I think people misunderstand where the powder burns in general, most large cases have significant amounts burning in the throat, no matter the shape of the shoulder or the length of the neck, in smaller cases I believe this notion to be true, especially in the 222 based cases where the flamefront stays in the case and Ackley based cases. It may be true in the WSM's, but slow powders don't propogate the flame through them easily which in most cases would cause a plug of unburned powder to be travelling into the throat behind the bullet.
I may be wrong about this, but I've never seen it testing a few WSM cartridges on my Pressure Trace equipment, peak pressure appears to occur around the same point in either 300WinMag or 300WSM.

Cheers.
some folks say the hottest point of the ignition is at the T.P. Can't prove it by me, as I simply don't know. But longer necks are well known to be beneficial, and short necks are not. I think that the grand idea that very long necks help guide the bullet into the lands is somewhat over stated, but it does a little.

Peak pressure should not occur when the primer goes off, but as the bullet strikes the riffling. The gas pressure is at it's peak and then pretty much squares itself with the increased resistance from the riffling. This all occurs in milliseconds. The powder burn continues as the bullet enters the lands, and may go all the way out to the end of the barrel. Depending of course on the case capacity. You take a small case like the .250 Savage using a .257" bullet, and I doubt there much burn inside the barrel. Yet you take a 25-06 or a .257 WBY mag, and you see a different ball game. I'd guess the powder burn is at least half way thru the barrel with some of the slower burn rates. Yet as the bullet passes thru the barrel the increased volume of the gas cylinder pushing it will in turn decrease in pressure. A given cubic inches of gas under a given pressure in a given volume will decrease as the cubic inches of volume increases. That's one of the laws of pneumatics.

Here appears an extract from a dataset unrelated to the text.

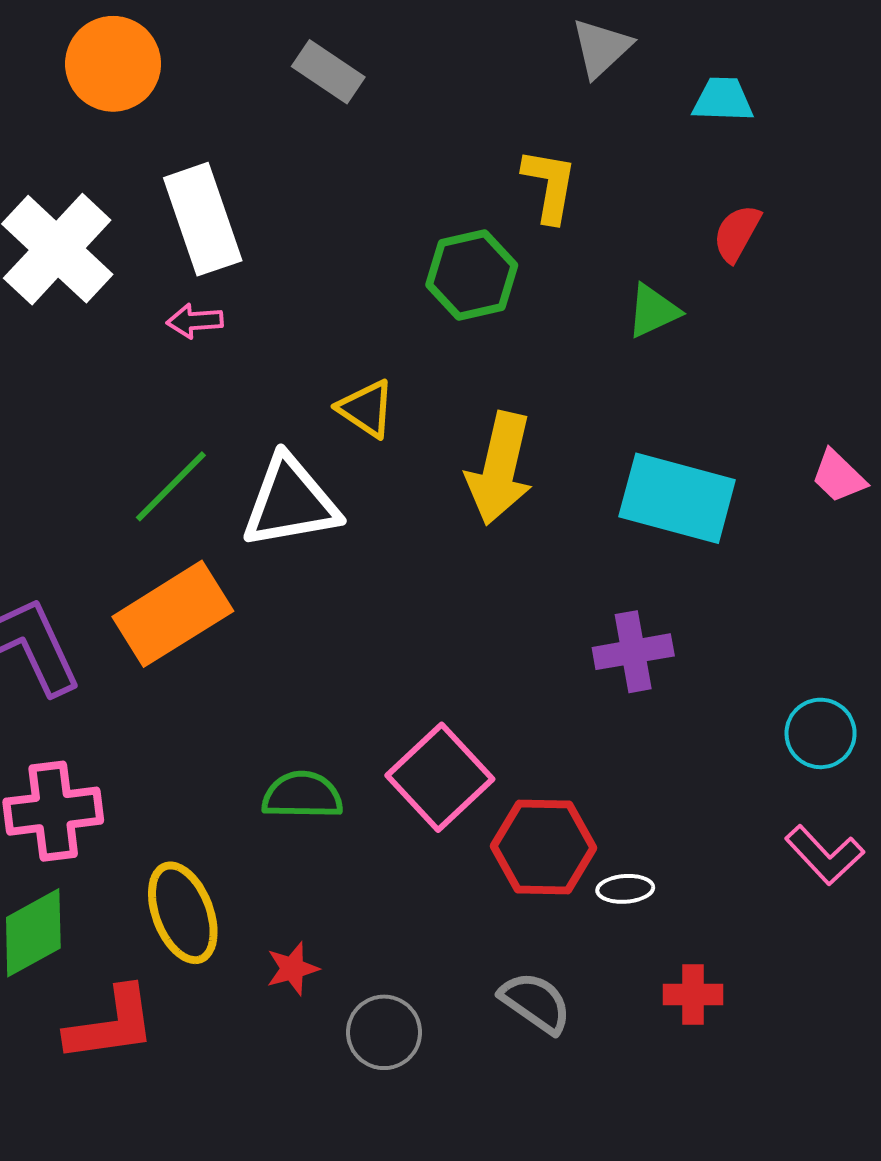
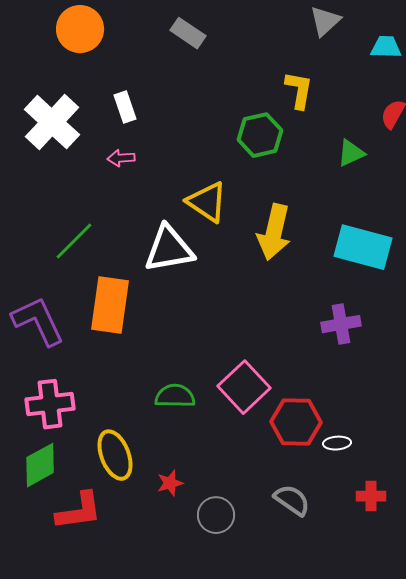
white rectangle: (203, 219) -> (125, 107), size x0.6
yellow triangle: (366, 409) -> (207, 202), size x1.4
green line: (171, 486) -> (74, 241), moved
orange rectangle: (173, 614) -> (110, 305), turned -50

Proponents of longer necked cases have long included a lot of well respected shooters from the past. You can add folks like Mike Walker, P.O. Ackley, Ferris Pindell, M.L. McPherson over the last thirty years or so. People tend to listen to what those folks say or did say. Yet each of these guys differed from the others in their thoughts and ideas otherwise. Ackley was big on the 40 degree shoulder angle, but the others were not. Ackley was big on getting a complete powder burn, and for the most the others are as well. Walker liked a caliber and a half if possible for the neck length. The others were a little less in length, but still long neck proponents.